Data in this exercise

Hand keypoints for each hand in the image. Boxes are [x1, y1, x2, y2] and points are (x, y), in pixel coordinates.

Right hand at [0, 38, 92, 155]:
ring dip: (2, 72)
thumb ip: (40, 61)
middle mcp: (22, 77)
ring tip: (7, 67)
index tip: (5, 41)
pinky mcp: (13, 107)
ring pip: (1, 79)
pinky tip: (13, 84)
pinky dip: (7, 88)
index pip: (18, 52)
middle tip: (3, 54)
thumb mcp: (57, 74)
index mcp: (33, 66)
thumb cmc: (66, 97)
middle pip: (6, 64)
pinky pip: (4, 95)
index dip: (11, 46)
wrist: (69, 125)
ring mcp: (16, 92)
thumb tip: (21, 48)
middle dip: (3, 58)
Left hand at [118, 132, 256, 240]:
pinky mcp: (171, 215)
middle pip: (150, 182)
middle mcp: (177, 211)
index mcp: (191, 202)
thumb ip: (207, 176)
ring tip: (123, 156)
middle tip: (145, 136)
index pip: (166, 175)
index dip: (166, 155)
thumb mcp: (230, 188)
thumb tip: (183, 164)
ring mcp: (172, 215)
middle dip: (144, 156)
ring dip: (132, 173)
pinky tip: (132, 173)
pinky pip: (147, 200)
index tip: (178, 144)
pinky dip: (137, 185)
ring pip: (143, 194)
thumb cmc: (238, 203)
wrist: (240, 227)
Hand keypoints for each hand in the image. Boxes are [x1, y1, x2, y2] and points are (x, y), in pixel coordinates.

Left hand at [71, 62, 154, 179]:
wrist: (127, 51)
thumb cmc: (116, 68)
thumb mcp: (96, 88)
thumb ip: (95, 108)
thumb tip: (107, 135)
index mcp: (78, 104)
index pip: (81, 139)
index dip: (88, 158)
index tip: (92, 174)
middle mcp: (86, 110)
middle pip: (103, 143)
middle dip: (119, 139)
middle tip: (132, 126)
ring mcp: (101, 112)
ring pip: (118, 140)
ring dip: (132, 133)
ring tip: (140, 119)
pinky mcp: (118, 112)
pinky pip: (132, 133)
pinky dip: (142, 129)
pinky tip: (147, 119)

What to produce
Through the line that contains "index tip: (178, 144)", copy the material above exactly, beginning at its first line and including nothing more.

The completed task
Hand keypoints for each hand in the image. Boxes are [x1, y1, x2, y2] and points are (x, y), in pixel coordinates.

Right hand at [0, 38, 92, 155]:
ring dip: (2, 72)
thumb ip: (40, 61)
middle mcp: (22, 77)
ring tip: (7, 67)
index tip: (5, 41)
pinky mcp: (13, 107)
ring pip: (1, 79)
pinky tip: (13, 84)
pinky dip: (7, 88)
index pip: (18, 52)
middle tip: (3, 54)
thumb mcp: (57, 74)
index mcp: (33, 66)
thumb cmc: (66, 97)
middle pip: (6, 64)
pinky pip: (4, 95)
index dip: (11, 46)
wrist: (69, 125)
ring mcp: (16, 92)
thumb tip: (21, 48)
middle dip: (3, 58)
Left hand at [118, 132, 256, 240]:
pinky mcp: (171, 215)
middle pip: (150, 182)
middle mcp: (177, 211)
index mcp: (191, 202)
thumb ip: (207, 176)
ring tip: (123, 156)
middle tip: (145, 136)
index pip: (166, 175)
index dip: (166, 155)
thumb mcp: (230, 188)
thumb tip: (183, 164)
ring mcp: (172, 215)
middle dip: (144, 156)
ring dip: (132, 173)
pinky tip: (132, 173)
pinky pip: (147, 200)
index tip: (178, 144)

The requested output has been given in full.